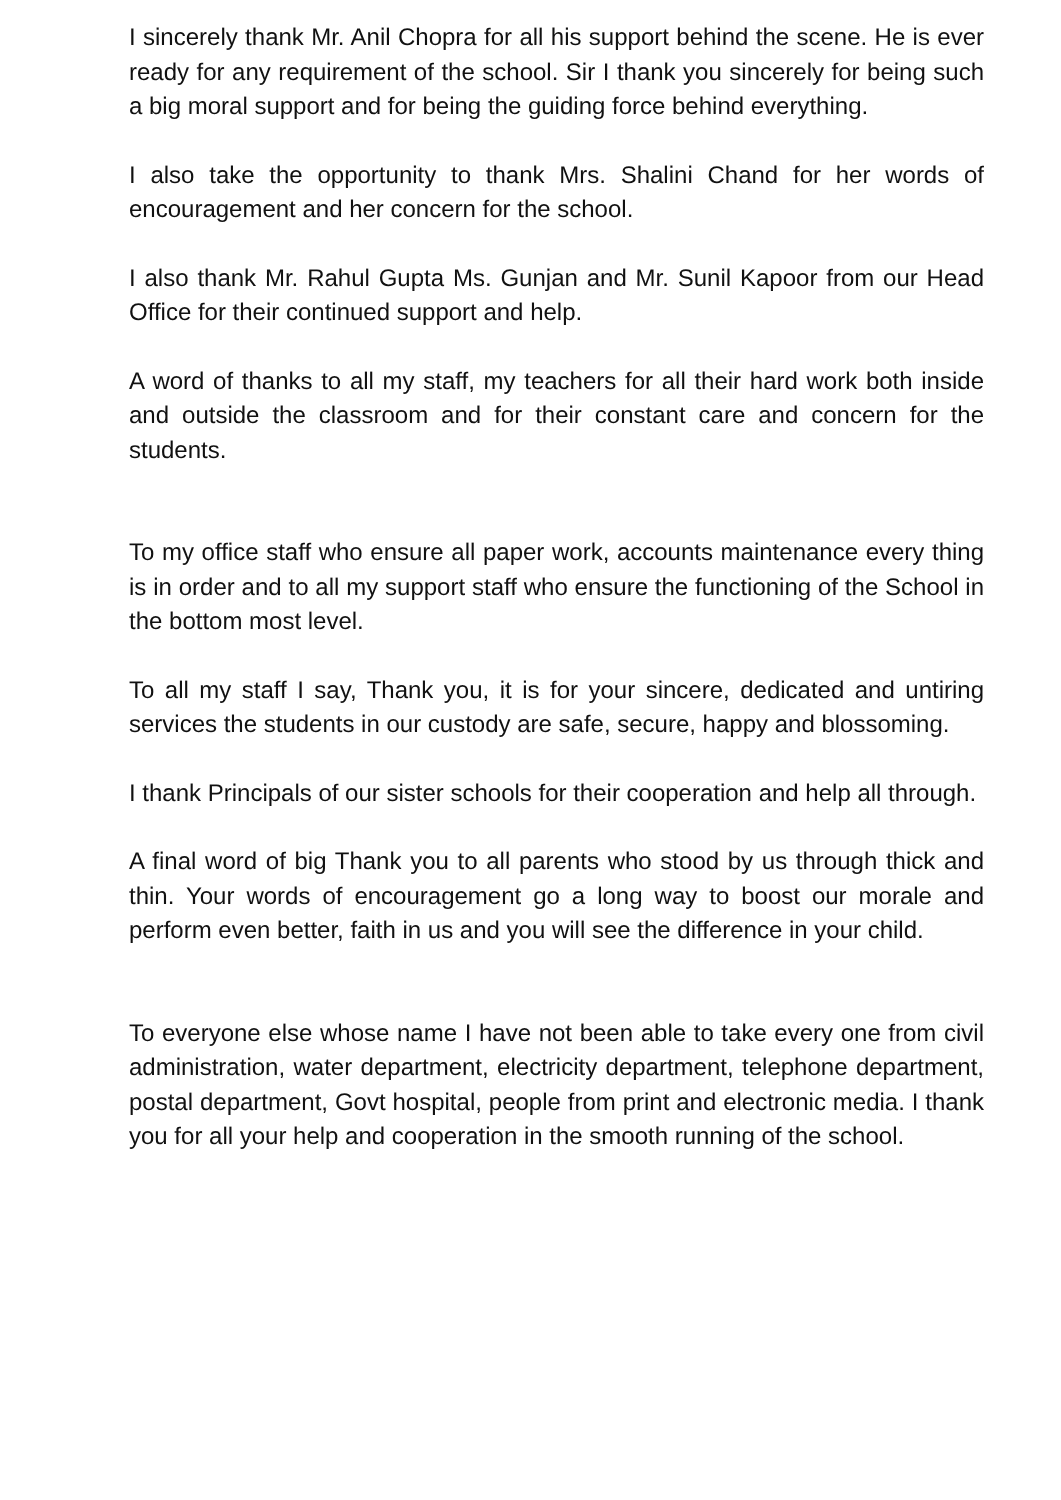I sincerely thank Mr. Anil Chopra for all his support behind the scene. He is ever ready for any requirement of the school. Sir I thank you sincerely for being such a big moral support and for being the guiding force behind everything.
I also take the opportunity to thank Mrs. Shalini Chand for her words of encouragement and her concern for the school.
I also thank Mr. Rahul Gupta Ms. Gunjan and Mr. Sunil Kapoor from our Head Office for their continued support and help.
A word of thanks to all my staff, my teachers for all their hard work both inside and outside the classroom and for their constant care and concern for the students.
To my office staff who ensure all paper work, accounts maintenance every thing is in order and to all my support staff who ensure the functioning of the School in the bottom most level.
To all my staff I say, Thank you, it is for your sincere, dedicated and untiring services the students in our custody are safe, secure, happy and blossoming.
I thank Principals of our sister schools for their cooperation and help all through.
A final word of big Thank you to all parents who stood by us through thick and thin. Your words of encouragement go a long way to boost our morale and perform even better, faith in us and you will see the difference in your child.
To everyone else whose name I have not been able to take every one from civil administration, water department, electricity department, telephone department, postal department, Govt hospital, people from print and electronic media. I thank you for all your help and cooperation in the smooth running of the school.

★ ★ ★ ★

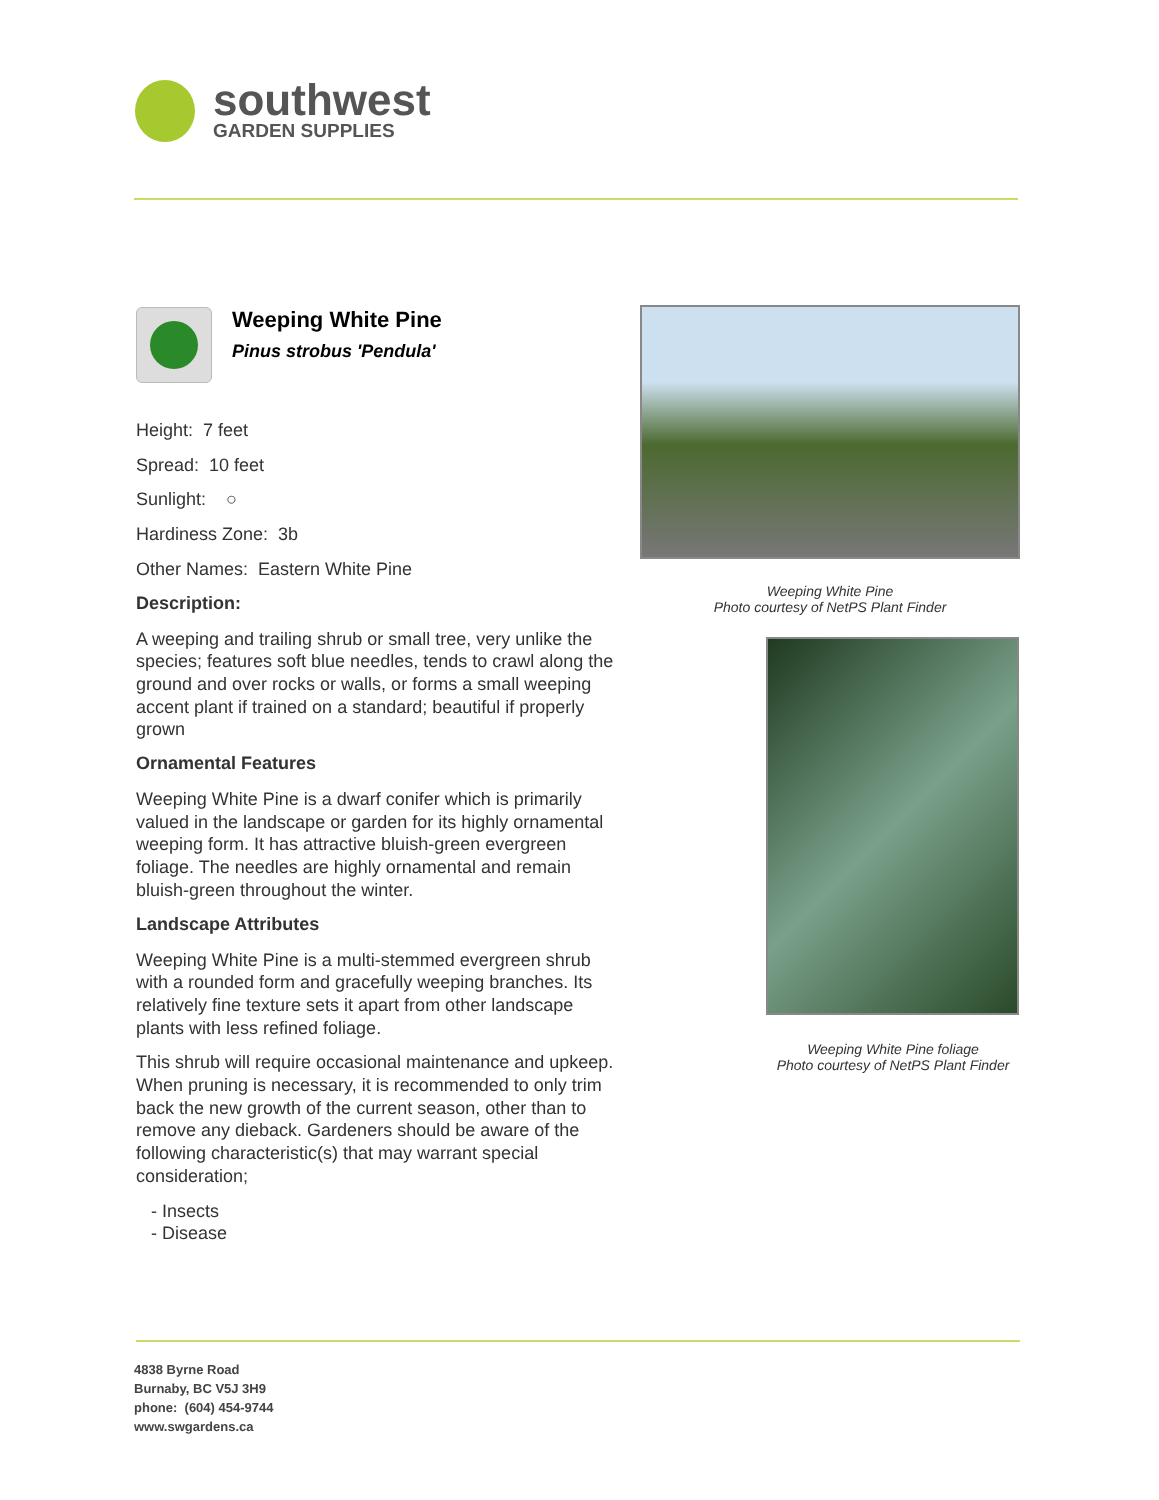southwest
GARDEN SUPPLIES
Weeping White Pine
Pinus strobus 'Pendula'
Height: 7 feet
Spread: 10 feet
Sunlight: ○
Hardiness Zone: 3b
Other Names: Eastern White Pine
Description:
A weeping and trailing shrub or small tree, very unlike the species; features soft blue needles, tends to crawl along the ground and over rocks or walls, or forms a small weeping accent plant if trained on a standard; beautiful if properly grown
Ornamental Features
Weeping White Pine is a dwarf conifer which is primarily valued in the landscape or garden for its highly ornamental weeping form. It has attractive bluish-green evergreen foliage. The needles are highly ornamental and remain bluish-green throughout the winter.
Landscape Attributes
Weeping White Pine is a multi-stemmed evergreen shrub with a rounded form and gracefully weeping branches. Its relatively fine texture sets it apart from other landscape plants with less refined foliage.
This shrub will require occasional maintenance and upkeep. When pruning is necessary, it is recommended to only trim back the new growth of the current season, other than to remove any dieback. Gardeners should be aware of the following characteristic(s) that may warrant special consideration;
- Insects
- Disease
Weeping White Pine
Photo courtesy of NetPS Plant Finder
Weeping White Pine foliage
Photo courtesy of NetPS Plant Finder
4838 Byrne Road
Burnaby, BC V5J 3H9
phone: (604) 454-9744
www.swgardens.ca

★ ★ ★ ★

Exactly reproduce the lines above, starting at the one that contains "I sincerely thank" and ending at the one that contains "I also thank", both inclusive; leave the pictures out and add no other lines.

I sincerely thank Mr. Anil Chopra for all his support behind the scene. He is ever ready for any requirement of the school. Sir I thank you sincerely for being such a big moral support and for being the guiding force behind everything.
I also take the opportunity to thank Mrs. Shalini Chand for her words of encouragement and her concern for the school.
I also thank Mr. Rahul Gupta Ms. Gunjan and Mr. Sunil Kapoor from our Head Office for their continued support and help.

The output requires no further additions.